▶ _Exercise_
Reproduce word for word the lines from the line with "What is the sum of all FT_Odds_H values?" to the line with "What is the value", including both of those lines. Leave the pictures out of your answer.

▶ _Entries provided_
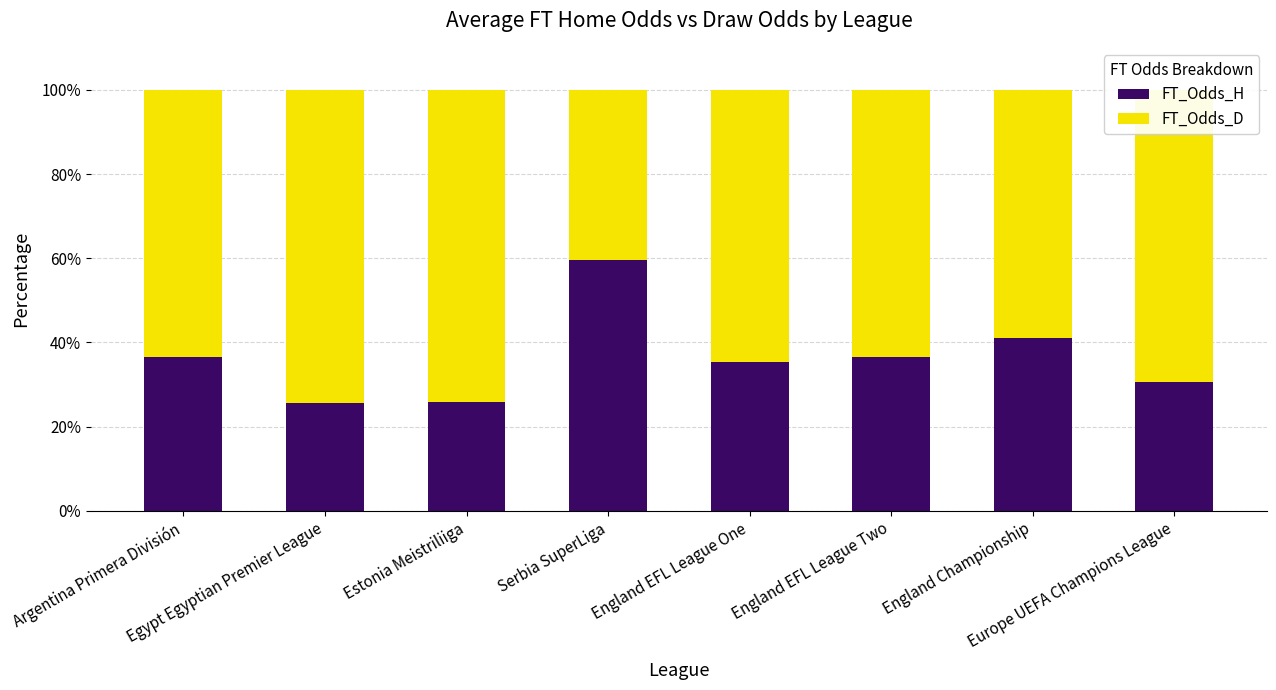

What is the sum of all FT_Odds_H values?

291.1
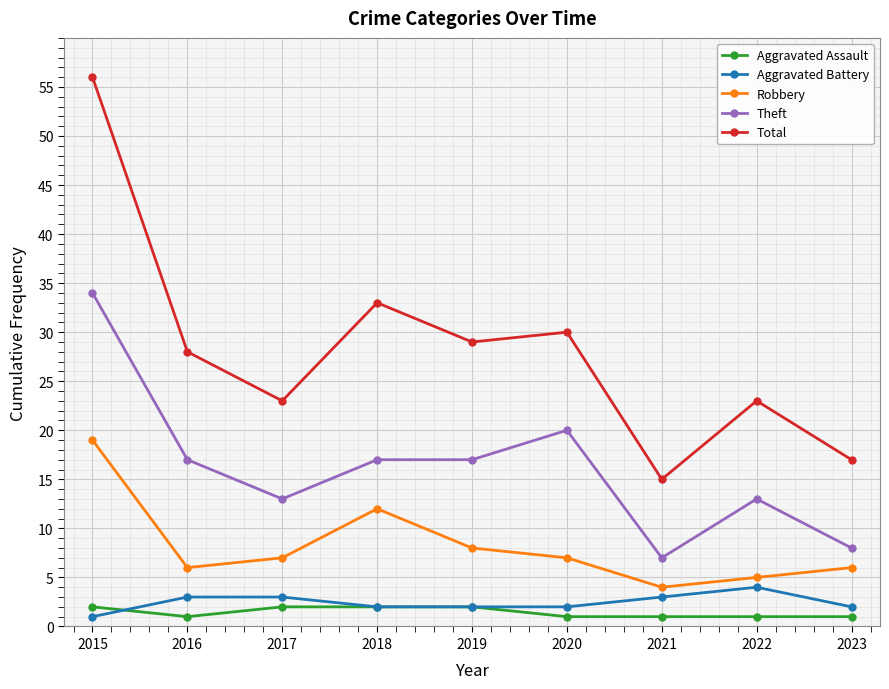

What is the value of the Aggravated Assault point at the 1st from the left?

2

---

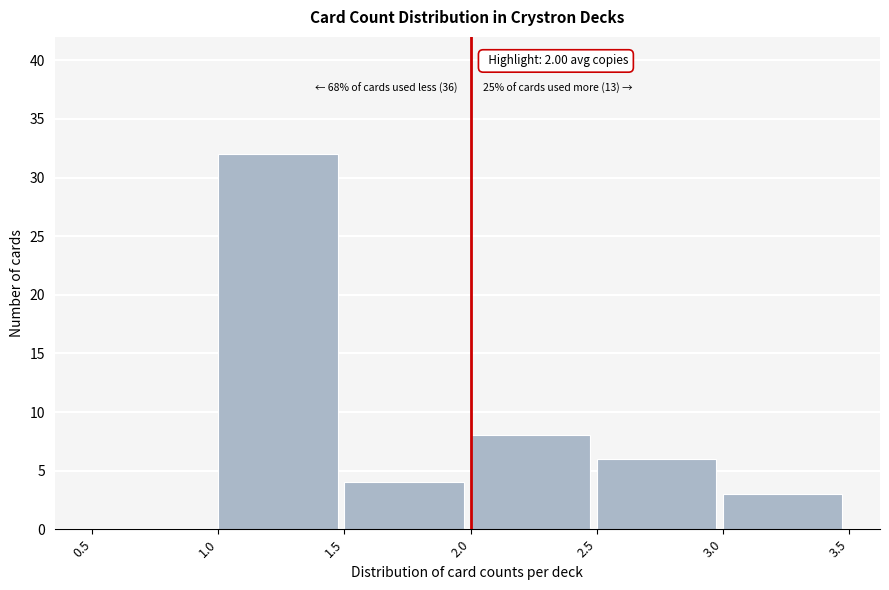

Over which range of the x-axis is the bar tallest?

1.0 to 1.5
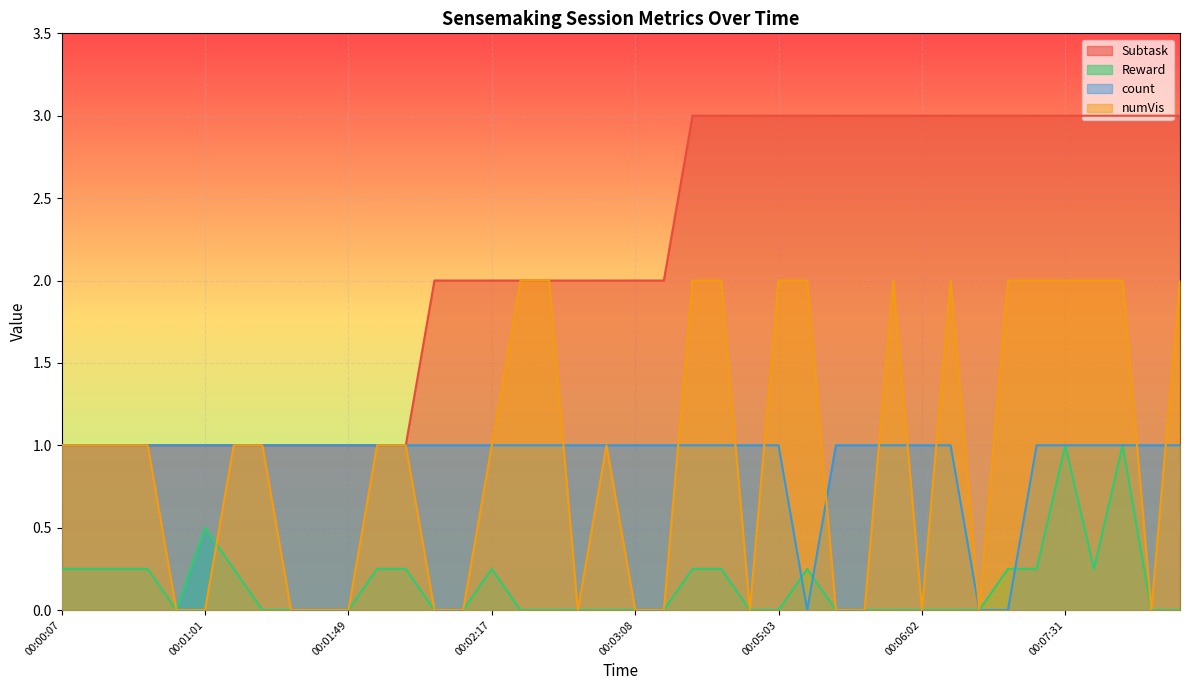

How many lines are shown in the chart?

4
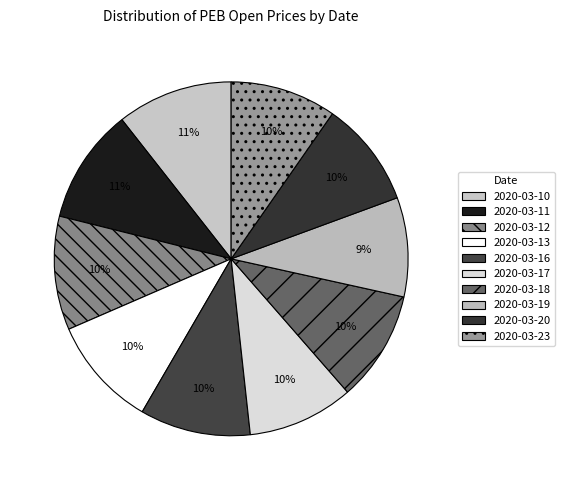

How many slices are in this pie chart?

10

▶ _Exercise answer_
What is the sum of all FT_Odds_H values?

291.1

What is the value of the Aggravated Assault point at the 1st from the left?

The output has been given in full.